# keeping up with the Jones's



## science (Oct 14, 2010)

Let's see here. Been awhile.










Perhaps the single greatest highlight of the past few days' listening for me was Chausson's Concert in D for piano, violin, and string quartet. Loved its range of tone and emotion. Romantic to the core. I cannot imagine why this isn't more popular.










"From Me Flows What You Call Time" is an old favorite of mine, my single favorite Takemitsu work. I must be unaware of what makes his other music so great, because this just outshines all the rest of it, to me.
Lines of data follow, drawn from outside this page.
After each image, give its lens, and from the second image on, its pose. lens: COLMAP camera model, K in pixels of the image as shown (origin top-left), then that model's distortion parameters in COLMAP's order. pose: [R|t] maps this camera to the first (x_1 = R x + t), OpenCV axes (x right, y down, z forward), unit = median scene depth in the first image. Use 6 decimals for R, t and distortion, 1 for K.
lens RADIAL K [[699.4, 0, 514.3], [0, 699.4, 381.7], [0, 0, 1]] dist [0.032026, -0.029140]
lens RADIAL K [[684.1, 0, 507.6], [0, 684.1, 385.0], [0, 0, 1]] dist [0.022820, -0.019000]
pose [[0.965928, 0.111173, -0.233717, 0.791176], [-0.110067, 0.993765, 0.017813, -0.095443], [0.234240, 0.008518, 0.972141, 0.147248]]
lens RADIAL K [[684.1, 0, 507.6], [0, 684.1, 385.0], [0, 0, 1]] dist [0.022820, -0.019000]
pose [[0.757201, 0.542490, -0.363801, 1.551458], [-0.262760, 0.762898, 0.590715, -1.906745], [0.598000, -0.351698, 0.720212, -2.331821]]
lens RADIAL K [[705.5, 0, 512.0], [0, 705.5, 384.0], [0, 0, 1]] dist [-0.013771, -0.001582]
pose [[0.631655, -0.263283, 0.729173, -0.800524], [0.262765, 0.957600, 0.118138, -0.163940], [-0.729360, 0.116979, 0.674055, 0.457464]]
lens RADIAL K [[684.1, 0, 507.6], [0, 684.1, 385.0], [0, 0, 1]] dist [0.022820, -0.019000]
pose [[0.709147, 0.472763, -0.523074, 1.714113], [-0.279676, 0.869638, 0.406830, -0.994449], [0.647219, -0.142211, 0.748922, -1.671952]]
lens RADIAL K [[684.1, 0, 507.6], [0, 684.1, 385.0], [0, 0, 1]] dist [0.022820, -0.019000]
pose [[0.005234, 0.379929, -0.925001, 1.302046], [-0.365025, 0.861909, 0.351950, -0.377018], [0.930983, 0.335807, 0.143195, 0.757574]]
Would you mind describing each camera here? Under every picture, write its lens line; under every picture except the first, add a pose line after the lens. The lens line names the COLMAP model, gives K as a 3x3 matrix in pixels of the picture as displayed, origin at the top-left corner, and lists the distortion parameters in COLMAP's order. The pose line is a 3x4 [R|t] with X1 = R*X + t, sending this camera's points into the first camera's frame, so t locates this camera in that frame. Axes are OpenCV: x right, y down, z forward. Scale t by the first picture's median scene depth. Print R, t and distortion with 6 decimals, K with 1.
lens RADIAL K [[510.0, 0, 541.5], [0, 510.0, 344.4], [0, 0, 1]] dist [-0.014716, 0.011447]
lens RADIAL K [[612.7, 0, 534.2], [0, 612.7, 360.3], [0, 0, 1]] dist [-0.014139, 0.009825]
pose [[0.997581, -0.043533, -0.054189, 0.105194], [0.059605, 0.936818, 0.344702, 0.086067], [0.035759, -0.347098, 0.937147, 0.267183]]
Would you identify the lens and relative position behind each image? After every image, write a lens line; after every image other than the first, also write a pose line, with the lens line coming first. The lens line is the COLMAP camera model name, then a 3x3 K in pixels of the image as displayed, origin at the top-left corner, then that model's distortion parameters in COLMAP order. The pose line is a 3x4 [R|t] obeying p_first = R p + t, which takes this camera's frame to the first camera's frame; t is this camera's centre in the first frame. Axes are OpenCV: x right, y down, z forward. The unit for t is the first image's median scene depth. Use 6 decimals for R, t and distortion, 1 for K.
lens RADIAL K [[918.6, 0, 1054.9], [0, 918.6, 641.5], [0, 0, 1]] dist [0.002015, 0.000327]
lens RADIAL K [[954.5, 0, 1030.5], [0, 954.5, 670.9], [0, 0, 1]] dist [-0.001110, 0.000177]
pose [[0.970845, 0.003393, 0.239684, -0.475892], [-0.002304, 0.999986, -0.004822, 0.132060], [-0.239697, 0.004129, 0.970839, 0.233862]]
This is a new recording of it, for me, and even after a single hearing I'm willing to say it is my new favorite. I should hear the old one (something really obscure... came free in a magazine), but I'm pretty sure I'll stick with this judgment.

It's like $9 or something. Hear it.










So it turns out that some stuff that is obscure deserves to be obscure.

That is a little harsh, but only a little. This is very Baroque, I had to remind myself that it wasn't Handel - except during the chant parts. The mix of Baroque and chant didn't appeal or offend.

I'd say it's like mediocre Handel mixed with mediocre chant.

I will give it more attention someday. Hopefully I missed something.










'Tis what it always was. Pretty good, but its popularity surprises me.

Still, I do love Dawn Upshaw. Another somewhat controversial artist, easy to find snobs criticizing her for this or that, largely (IMO) because she dares to flaunt her regard for non-traditional repertoire (God in Heaven Forbid!). Or maybe she actually couldn't do the big opera roles so well. What do I know? In any case, if she needs one more, count me among her big supporters.










This I just flat out did not get. Right over my head. Perhaps I'm distracted by the cover art, which just barely avoids being the most vulgar I've seen (at least it's a touch subtle, unlike some of those Carmens).

The music surprised me. Not the kind of surprise that leaves you thinking, "Oh, that was surprising." The kind of surprised that leaves you thinking, "Oh."










In the first place the cover art on my recording is much less cool than that, and in the second place I can't find a better image from a site whose bandwidth I feel comfortable stealing. Sorry.

What surprised me about this is how similar it is to Philip Glass's actual string quartets, which in turn are fairly similar to each other. There are some unique moments in Dracula, but I did not expect to hear the material from the string quartets so much.

Which should one get? I'd say Dracula for the stuff that is not in the string quartets, but OTOH the string quartets make sense as units in a way that Dracula, after one listening, did not seem to.

To conclude: Chausson's Concert and Takemitsu's "From Me Flows What You Call Time."


----------